Attorney General Eric Holder paid homage to the landmark decision and recogned its continued impact, as he noted the event served as a reminder of the work that remains unfinished:
“…Despite half a century of progress – even today, in 2013, far too many Americans struggle to gain access to the legal assistance they need. And far too many children and adults routinely enter our juvenile and criminal justice systems with little understanding of the rights to which they’re entitled, the charges against them, or the potential sentences they may face.”
The Justice Department is taking action to reduce these instances of inaccessible—or inadequate—legal representation for the citizens most in need. In fact, Attorney General Holder announced on at the event that the department will offer $1.8 million to the cause of strengthening America’s public defense system.
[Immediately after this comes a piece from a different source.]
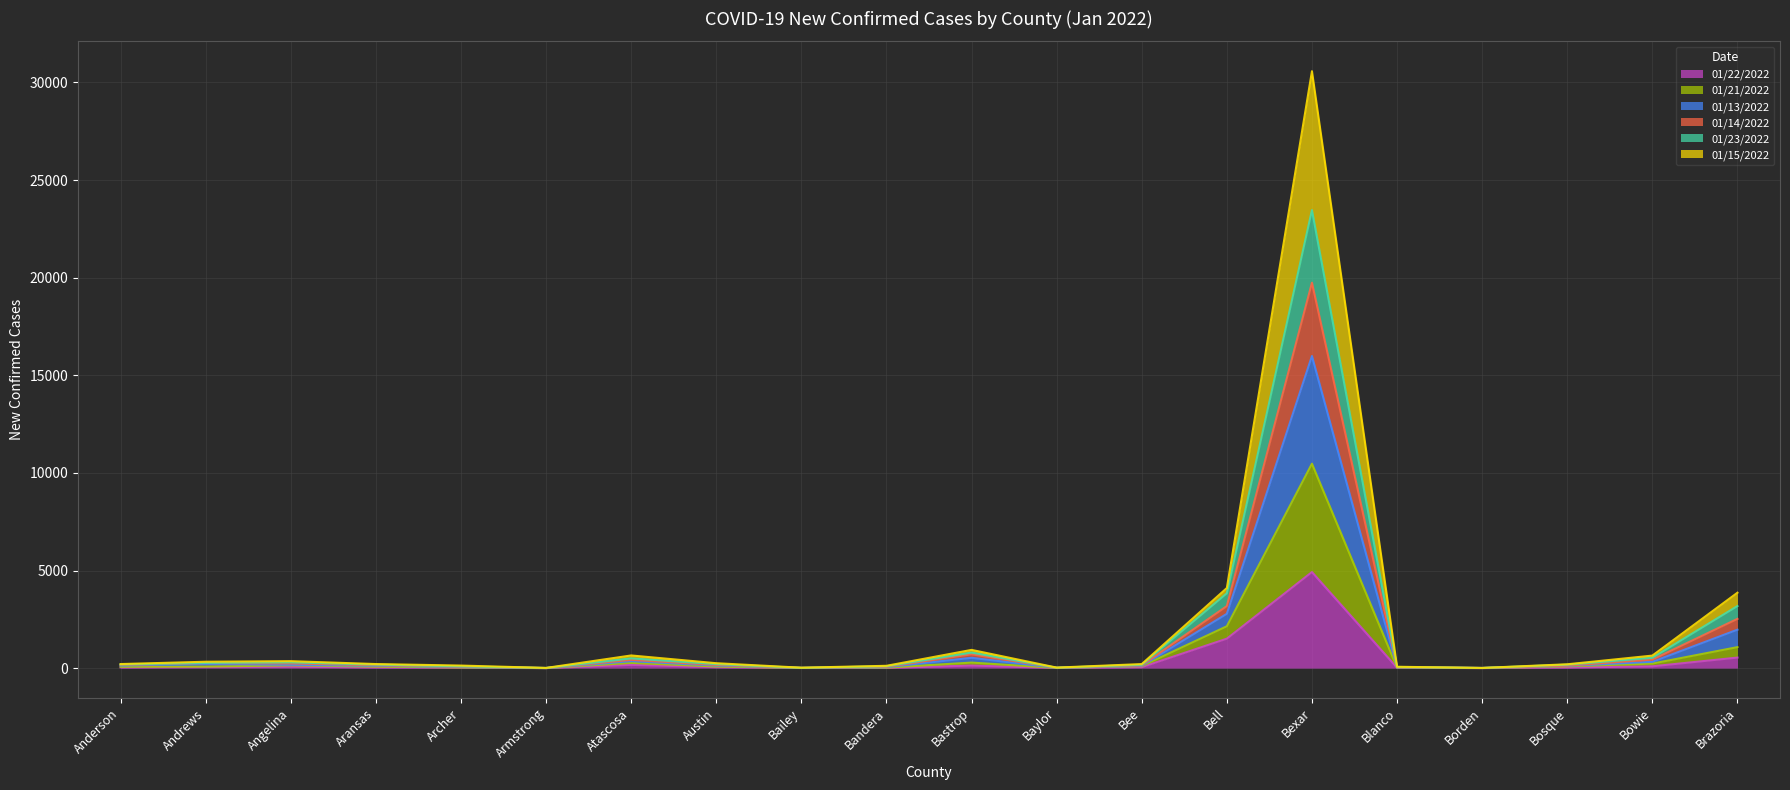

True or false: 01/23/2022 has more than 0 points higher than both neighbors.

True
This comes in addition to the ongoing efforts of the Access to Justice Initiative, established by Attorney General Holder in 2010 to assure that quality legal representation is accessible to even the most vulnerable citizens, and other government and independent organizations with which the Justice Department is coordinating.
Both Attorney General Holder and Acting Senior Counselor for the Access to Justice Initiative Deborah Leff have cautioned on the unfortunate consequences that sequestration, which cut more than $1.6 billion from the Justice Department’s budget, will have on the work to advance Gideon’s cause. Nevertheless, in her speech to the American Constitution Society for Law and Policy Convening, Acting Senior Counselor Leff said:
“…Despite the strains that we are going through and the cutbacks we are making, the Department of Justice is continuing its support for indigent-defense projects, because fulfilling Gideon’s legacy and ensuring the constitutional right to counsel are central to our mission.”
The anniversary of Gideon v. Wainwright should inspire all American citizens to reflect upon the significance of a justice system that grants each defendant the right to quality counsel, regardless of their financial circumstances.
In closing remarks, Attorney General Holder said:
“In the end, this may be the single most important legacy of Gideon: that it serves as a reminder of the obligation entrusted to every legal professional – not merely to serve clients or win cases, but to do justice. It stands as a testament to the fact that the structures and mechanisms of our legal system, far from being etched in stone, remain works in progress. And it’s a powerful example of how – in this great country – even the humblest hands can help to bend the arc of history just a little further toward justice.”